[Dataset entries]
____________
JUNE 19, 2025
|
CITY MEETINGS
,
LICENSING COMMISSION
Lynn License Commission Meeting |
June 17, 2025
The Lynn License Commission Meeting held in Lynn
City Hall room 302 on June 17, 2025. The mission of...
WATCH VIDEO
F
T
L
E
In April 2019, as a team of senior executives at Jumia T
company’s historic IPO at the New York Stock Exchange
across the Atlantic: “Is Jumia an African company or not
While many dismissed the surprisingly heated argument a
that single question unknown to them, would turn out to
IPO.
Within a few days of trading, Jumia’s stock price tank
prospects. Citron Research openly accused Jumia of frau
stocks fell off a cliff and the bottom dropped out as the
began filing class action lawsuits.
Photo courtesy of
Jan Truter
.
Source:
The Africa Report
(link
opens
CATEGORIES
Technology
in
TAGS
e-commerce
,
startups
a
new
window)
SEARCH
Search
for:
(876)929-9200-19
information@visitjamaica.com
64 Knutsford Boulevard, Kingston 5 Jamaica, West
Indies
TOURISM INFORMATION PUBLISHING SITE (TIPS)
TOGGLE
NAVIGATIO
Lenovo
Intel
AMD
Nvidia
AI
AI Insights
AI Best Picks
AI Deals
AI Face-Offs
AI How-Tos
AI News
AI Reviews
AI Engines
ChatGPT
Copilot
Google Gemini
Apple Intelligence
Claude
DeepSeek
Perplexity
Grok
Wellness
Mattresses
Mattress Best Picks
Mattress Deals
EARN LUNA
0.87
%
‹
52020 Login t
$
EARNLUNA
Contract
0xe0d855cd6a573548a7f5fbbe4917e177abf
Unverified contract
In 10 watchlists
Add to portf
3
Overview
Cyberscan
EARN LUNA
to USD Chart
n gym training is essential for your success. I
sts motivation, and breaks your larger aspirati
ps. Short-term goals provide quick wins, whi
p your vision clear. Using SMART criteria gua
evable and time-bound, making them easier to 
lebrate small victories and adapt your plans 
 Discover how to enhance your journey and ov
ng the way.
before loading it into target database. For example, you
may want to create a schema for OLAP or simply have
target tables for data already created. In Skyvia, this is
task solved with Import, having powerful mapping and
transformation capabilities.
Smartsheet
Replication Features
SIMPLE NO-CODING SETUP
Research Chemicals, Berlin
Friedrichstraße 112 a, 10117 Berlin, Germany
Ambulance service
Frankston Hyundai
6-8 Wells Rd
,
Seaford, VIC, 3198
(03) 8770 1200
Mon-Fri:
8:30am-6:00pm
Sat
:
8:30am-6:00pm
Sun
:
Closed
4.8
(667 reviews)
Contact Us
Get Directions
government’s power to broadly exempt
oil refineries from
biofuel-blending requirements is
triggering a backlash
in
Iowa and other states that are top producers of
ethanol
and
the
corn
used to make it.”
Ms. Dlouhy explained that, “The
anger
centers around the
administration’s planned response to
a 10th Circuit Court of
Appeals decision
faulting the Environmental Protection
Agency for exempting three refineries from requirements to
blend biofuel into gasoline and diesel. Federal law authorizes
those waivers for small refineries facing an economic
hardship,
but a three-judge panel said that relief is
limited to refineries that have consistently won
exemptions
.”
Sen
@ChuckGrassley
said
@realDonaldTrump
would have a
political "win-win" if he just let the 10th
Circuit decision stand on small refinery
____________
WORK REQUIRED
Please find every line in the items above that contains the string "biofuel", and copy each of those lines in full.

FINAL ANSWER
biofuel-blending requirements is
blend biofuel into gasoline and diesel. Federal law authorizes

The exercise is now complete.